A noite mais feliz da minha vida


Quem me lê, sabe que sou dramático; também sabe da minha questão com títulos, de querer criar bonitos, querer impactar, e nem sempre serem exatos ao que eu escrevo, pois podem ser um exagero. Este é mais um caso desses: tenho alguma dúvida se foi a noite mais feliz... mas é uma principal concorrente.

The Police, banda formada por Sting (vocal e baixo), Andy Summers (guitarra) e Stewart Copeland (bateria), surgiu em 1977, em pleno no “movimento” punk, ainda que eles fossem muito mais que isso, com uma mistura tão peculiar que torna, por vezes, difícil de classificar seu estilo. Sua existência foi meteórica: primeiro disco foi lançado em 1978 e o último em 1983, quando atingiram o auge do sucesso comercial e da crítica, tornando-se a maior banda do mundo da época. Terminaram, também pelas várias brigas (musicais) entre os membros, no topo.

▸ CONTEÚDO DOS DADOS:
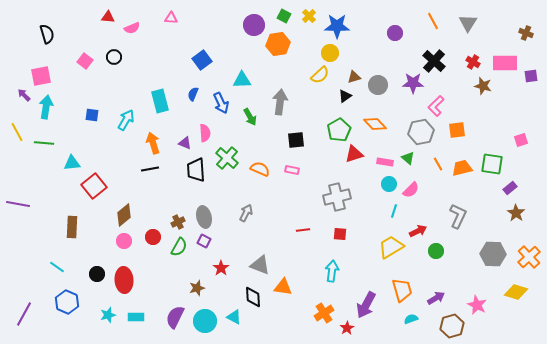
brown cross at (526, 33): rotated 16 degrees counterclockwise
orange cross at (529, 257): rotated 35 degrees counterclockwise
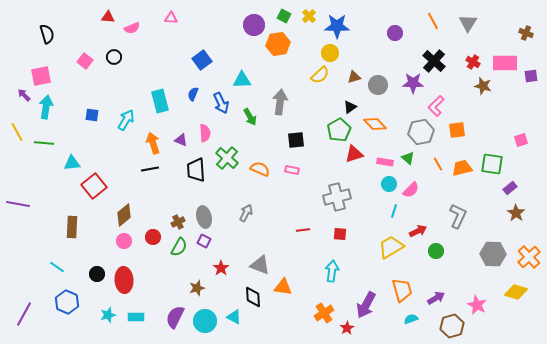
black triangle at (345, 96): moved 5 px right, 11 px down
purple triangle at (185, 143): moved 4 px left, 3 px up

▸ ENUNCIADO:
Responda às perguntas abaixo com base no texto sobre a banda The Police.
(a) Segundo o autor, o que sabe quem o lê?
(b) Em que ano a banda surgiu?
(c) Quem tocava bateria na banda?

▸ RESPOSTA:
(a) Que ele é dramático e que tem uma questão com títulos: quer criá-los bonitos e impactantes, mas nem sempre são exatos ao que escreve.
(b) Em 1977.
(c) Stewart Copeland.